On Thursday, he partook in a live Twitter space to take questions directly from the crypto community. Here are the highlights from his interview and questioning.
- Sam Bankman-Fried said he is making media appearances in the name of transparency. He believes the community deserves answers.
- SBF claimed that he had little relationship with Alameda Research, over worries about conflicts of interest. The trading desk filed for bankruptcy alongside FTX last month, after allegedly being used to trade customer assets.
- SBF admitted that he did have a relationship with its CEO Caroline Ellison.
- The former billionaire did not directly answer whether customer assets were directly backed 1:1. He said customer balances were always equal to FTX’s assets, but that certain balances at the exchange had negative balances.
“I wish I had paid a lot more attention to risk management. It was really an embarrassing mistake for me to have made,” he continued.
- One questioner asked whether Alameda was allowed to remove assets from FTX. SBF said they and other firms could take out funds, including more than they owned, as long as they provided sufficient collateral.
- However, Alameda had collateralized assets like FTT – which collapsed by 90% at the start of November.
- According to SBF, the collapse was so fast that FTX could not liquidate Alameda’s margin position fast enough. This caused FTX to lose billions of dollars.

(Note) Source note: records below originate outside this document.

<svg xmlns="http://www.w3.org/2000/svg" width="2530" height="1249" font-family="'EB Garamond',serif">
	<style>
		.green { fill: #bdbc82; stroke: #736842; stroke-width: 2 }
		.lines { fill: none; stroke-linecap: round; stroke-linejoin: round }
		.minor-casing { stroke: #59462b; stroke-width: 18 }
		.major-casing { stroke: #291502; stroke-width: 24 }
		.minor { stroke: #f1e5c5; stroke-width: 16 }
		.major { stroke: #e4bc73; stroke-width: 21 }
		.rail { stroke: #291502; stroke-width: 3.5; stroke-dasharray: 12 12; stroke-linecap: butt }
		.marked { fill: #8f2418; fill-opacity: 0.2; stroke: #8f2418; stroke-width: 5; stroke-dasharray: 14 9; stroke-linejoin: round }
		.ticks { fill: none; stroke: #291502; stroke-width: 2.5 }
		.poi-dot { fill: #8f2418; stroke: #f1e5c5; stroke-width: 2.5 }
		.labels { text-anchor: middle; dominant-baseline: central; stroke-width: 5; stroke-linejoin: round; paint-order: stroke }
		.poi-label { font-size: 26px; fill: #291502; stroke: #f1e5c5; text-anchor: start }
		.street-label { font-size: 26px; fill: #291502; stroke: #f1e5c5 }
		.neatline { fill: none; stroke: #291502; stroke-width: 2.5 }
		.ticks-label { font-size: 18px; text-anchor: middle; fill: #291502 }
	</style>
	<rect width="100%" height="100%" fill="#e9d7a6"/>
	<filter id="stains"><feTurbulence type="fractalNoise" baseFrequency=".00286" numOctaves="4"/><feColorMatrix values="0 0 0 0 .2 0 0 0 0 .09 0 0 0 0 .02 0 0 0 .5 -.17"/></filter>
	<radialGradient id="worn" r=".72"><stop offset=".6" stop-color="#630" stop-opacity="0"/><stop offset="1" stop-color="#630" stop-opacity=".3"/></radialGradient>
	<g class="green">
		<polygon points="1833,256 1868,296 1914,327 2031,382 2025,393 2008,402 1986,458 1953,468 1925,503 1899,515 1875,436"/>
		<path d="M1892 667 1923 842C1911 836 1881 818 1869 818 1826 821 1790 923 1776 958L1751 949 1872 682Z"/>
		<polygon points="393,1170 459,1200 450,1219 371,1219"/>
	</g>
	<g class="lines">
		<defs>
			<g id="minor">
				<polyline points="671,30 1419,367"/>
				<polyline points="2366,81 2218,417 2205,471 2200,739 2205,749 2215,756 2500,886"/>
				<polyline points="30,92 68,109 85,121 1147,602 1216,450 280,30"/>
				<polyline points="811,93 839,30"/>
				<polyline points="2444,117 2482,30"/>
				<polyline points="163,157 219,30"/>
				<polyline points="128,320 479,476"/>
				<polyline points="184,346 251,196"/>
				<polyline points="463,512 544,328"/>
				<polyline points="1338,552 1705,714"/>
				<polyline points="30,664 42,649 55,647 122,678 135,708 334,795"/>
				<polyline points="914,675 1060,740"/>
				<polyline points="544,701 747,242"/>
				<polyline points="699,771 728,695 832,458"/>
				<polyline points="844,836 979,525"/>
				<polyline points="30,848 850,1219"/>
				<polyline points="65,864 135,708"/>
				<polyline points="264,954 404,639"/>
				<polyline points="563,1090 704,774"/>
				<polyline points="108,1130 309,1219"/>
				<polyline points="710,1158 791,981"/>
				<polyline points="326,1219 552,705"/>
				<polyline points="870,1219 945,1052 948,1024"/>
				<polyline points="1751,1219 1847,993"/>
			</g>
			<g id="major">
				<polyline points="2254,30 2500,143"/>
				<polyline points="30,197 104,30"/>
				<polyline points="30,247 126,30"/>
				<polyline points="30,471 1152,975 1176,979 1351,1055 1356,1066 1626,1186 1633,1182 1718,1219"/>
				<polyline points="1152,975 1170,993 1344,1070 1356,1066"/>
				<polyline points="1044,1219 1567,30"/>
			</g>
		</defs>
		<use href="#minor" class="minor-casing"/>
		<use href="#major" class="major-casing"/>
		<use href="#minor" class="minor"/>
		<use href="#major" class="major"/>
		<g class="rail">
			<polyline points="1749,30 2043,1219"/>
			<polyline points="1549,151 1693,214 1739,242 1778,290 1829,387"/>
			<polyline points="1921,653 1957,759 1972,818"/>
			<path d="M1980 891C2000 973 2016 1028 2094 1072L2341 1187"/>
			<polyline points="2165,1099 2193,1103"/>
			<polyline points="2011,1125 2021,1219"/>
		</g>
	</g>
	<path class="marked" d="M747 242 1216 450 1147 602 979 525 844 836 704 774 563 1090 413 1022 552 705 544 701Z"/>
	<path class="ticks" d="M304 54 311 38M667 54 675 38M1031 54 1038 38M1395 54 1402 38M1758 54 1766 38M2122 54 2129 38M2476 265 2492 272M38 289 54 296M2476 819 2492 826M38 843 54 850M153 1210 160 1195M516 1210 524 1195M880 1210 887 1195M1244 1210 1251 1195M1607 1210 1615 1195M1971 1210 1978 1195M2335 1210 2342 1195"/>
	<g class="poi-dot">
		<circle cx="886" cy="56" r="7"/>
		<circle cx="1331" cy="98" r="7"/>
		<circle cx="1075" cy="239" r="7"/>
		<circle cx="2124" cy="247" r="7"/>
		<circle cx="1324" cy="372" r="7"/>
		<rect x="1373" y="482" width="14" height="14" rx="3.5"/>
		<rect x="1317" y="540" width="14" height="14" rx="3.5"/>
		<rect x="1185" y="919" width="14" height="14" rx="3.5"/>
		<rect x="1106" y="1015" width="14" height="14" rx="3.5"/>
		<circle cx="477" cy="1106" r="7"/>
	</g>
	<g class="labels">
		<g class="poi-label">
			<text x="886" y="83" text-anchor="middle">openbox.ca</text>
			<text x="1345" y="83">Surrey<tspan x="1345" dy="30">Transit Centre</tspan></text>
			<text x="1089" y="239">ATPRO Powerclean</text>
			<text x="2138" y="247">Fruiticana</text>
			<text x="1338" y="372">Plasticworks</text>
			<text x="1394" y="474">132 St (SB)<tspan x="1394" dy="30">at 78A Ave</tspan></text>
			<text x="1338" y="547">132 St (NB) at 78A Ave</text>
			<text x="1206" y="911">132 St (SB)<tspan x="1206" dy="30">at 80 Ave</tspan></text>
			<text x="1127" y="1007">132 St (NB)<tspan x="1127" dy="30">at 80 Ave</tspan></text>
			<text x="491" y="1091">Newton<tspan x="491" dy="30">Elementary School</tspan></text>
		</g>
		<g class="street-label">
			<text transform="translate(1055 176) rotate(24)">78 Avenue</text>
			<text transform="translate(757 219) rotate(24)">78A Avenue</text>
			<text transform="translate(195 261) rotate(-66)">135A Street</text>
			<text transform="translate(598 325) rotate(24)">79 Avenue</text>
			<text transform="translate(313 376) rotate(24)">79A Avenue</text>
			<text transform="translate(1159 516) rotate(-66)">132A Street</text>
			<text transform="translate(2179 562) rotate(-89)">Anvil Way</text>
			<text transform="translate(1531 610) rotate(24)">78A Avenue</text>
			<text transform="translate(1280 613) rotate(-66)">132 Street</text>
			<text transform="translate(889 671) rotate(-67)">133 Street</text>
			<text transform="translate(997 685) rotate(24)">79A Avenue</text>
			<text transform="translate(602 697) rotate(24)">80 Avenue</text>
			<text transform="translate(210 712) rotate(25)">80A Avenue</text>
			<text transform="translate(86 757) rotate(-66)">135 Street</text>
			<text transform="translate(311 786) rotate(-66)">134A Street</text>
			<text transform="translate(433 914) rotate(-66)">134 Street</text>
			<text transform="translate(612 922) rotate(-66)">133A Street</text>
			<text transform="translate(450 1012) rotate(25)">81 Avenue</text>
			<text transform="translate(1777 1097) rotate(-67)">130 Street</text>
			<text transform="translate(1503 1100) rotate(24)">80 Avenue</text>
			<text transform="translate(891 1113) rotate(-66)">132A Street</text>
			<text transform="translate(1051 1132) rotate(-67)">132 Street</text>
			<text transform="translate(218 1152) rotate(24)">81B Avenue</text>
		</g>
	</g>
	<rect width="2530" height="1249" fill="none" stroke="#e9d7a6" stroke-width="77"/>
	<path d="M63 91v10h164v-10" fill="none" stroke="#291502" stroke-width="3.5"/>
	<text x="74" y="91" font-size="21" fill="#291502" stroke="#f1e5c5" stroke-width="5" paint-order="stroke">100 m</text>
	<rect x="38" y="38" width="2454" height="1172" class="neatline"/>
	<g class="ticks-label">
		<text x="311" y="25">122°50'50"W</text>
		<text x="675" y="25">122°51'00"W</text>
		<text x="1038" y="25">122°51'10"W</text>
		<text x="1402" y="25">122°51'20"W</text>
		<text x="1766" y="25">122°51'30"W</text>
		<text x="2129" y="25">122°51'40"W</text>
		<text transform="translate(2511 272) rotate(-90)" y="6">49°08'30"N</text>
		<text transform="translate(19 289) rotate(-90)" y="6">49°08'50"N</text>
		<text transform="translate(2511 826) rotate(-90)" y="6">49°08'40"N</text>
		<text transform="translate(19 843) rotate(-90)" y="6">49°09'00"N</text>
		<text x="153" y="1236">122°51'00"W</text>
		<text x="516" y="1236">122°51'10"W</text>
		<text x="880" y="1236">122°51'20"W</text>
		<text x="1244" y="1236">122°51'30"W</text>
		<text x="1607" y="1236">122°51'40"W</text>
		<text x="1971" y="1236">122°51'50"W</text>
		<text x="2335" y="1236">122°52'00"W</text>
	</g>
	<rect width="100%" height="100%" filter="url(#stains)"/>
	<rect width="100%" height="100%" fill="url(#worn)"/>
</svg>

- As for FTX US, SBF said he had only filed the US exchange for bankruptcy due to being pressured by others. According to him, FTX US is fully solvent and could be opened today.
“FTX US was in fact a segregated business,” he said. “That doesn’t take away from anything that happened on the international platform, but at least its something.”
- According to the former billionaire, Alameda’s trading volume had declined to 2% of FTX’s volume by the year 2022. However, it comprised a far more sizable portion of FTX’s margin position.
- Regarding co-mingling of funds, SBF admitted that it was likely customers’ spot deposits were co-mingled with futures deposits. He suspects that some customers were effectively buying “notional Bitcoin”.
- Sam Bankman-Fried avoided commenting on his tweet about a “sparring partner” made on November 10th. Most assume he refers to CZ, who many credits with having sparked FTX’s downfall with a timely tweet.
- He also lacked an answer for concrete steps his company might be taking to recover customer funds.